There’s a twist here, as is usually the way, a twist that begins simply with the words “Jesus was teaching and speaking from town to town on down to Jerusalem.” Here is the prophet, lifting up the sick and the broken-hearted, casting out demons and trying to explain the ways of mercy and forgiveness. And looking on, he sees the gated splendor and holy places and must speak out:

O Jerusalem, Jerusalem, the city that kills the prophets and stones those sent to her! How often I wanted to gather your children together, just as a hen gathers her brood under her wings, and you would not have it!

The demons cry out in the face of their destruction, but the real destruction is the destruction of the Great Prophet, the Son of the Most High, the one who would cry out on that holy hill and say “forgive.” When God no longer killed prophets we filled the void. And the voice on the cross said “forgive.” And when God entered the fullness of human experience, even death on the cross, the single word was and remains “forgive.”

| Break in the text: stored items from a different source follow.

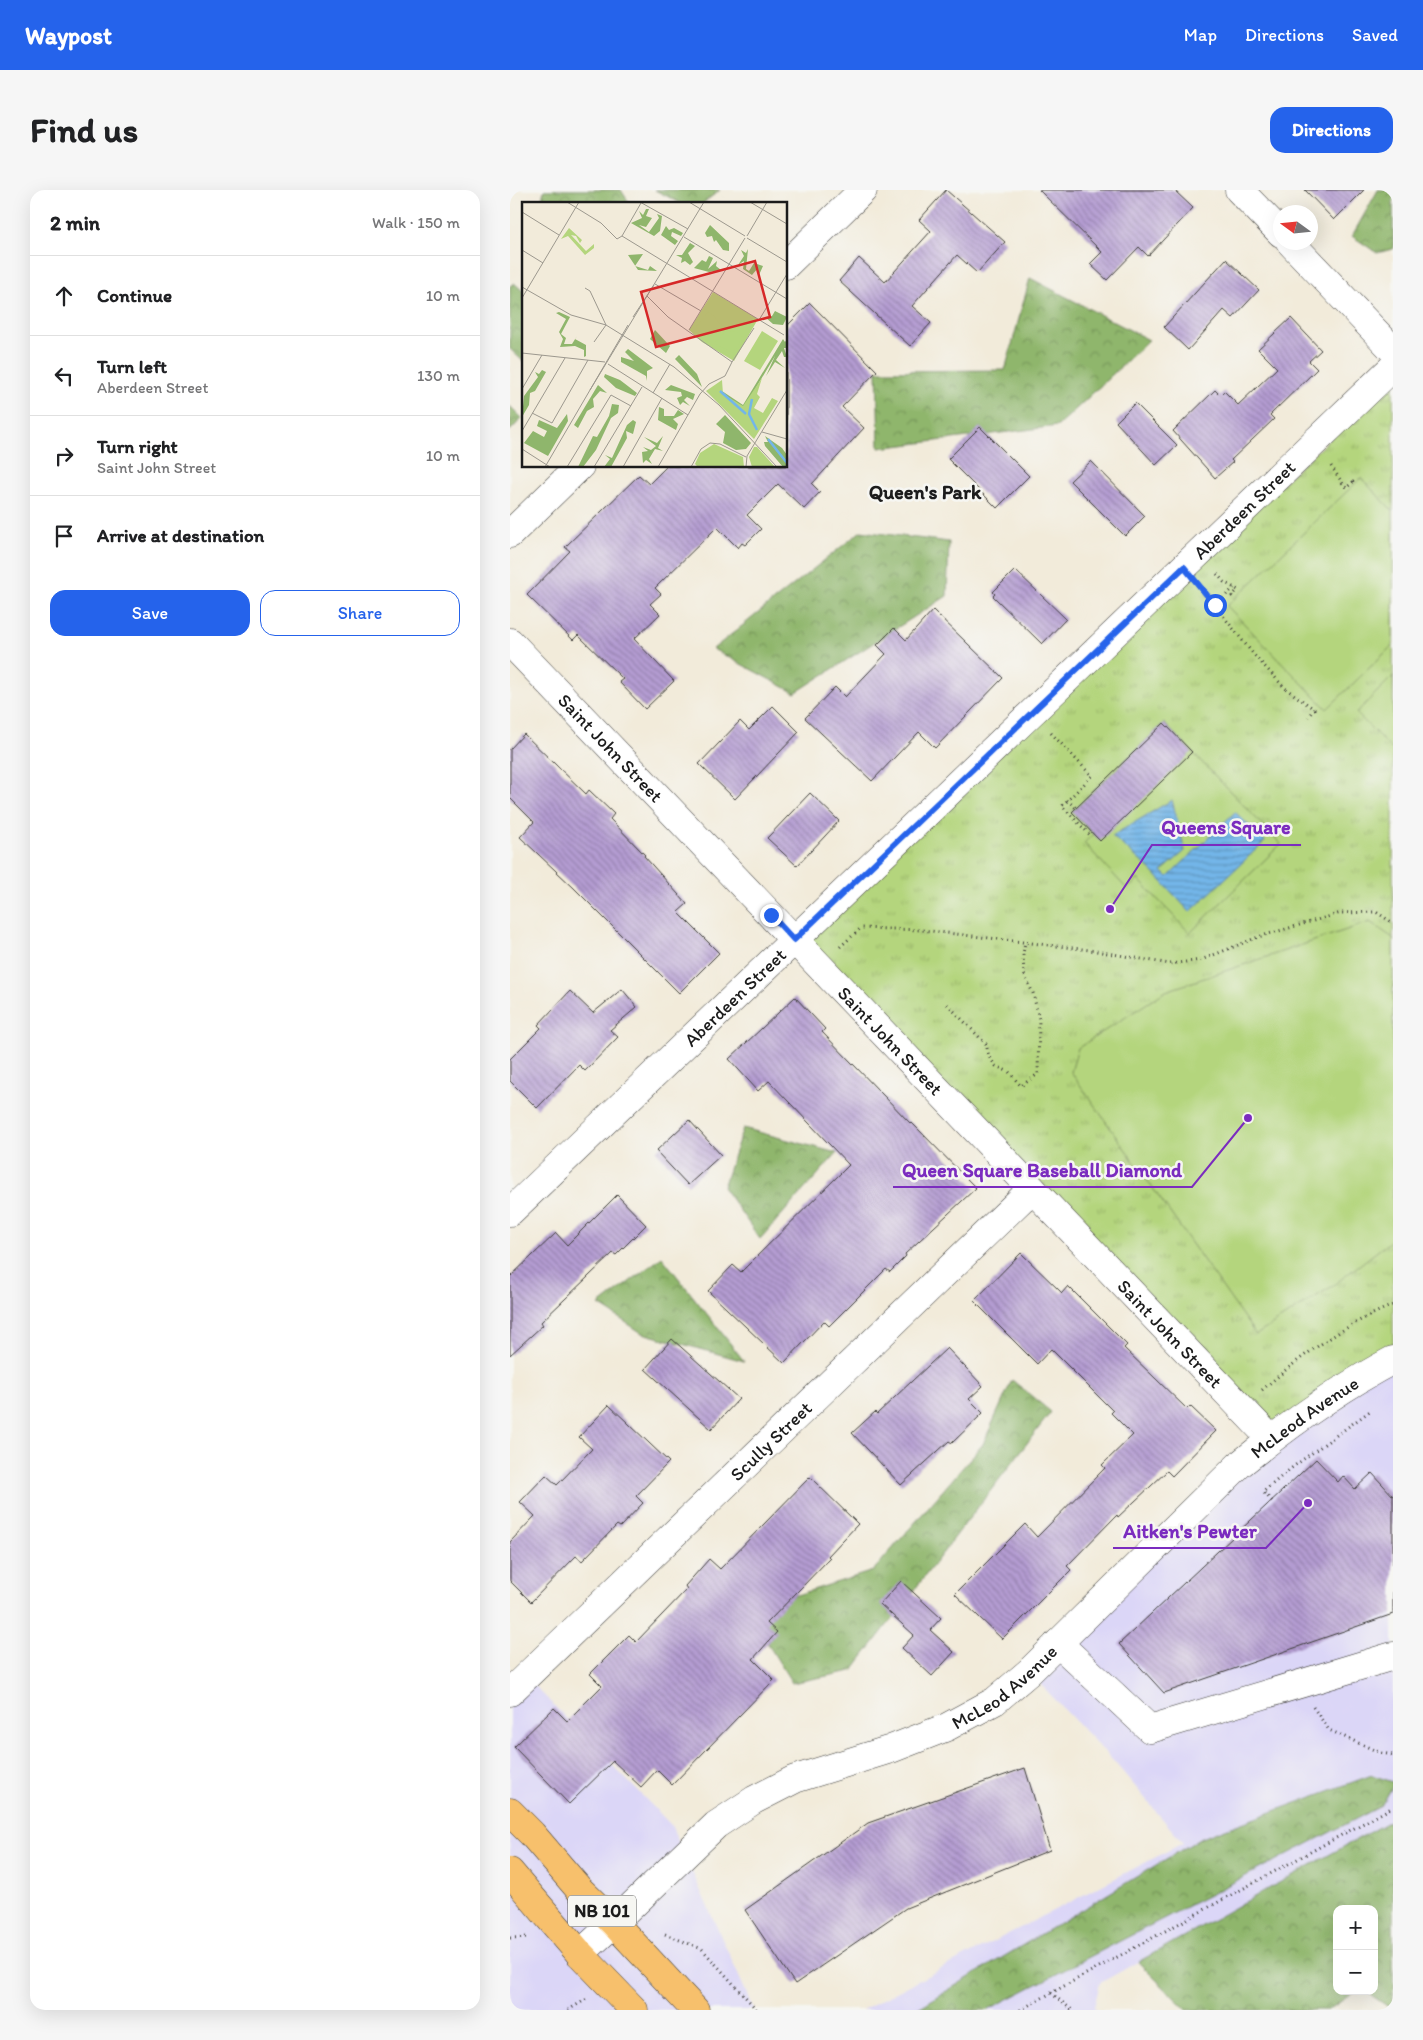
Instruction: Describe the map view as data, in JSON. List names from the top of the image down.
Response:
{
  "streets": {
    "main road": ["NB 101"],
    "street": [
      "Aberdeen Street",
      "Saint John Street",
      "McLeod Avenue",
      "Scully Street"
    ]
  },
  "crossings": [
    ["Aberdeen Street", "Saint John Street"],
    ["Saint John Street", "McLeod Avenue"],
    ["Saint John Street", "Scully Street"],
    ["McLeod Avenue", "NB 101"]
  ],
  "districts": ["Queen's Park"],
  "places": ["Queens Square", "Queen Square Baseball Diamond", "Aitken's Pewter"],
  "north": "left",
  "page": {
    "header": "Waypost",
    "nav": ["Map", "Directions", "Saved"],
    "buttons": [
      "Directions",
      ["Save", "Share"]
    ],
    "title": "Find us",
    "heading": ["2 min", "Walk · 150 m"],
    "list": [
      ["Continue", "10 m"],
      ["Turn left", "Aberdeen Street", "130 m"],
      ["Turn right", "Saint John Street", "10 m"],
      "Arrive at destination"
    ],
    "map_buttons": ["+", "−"]
  }
}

The task of speaking for God falls to each of us now, the task understanding what makes the world work, what is scandal in God’s eye’s, what word we could say to further God’s way. We listen to the urging of the Spirit, seek out saints and sages, and we read our Bibles: then as now, a single word appears to end conflict, to end bitterness, and to reconcile the hardest of hearts: and that word is “forgive.”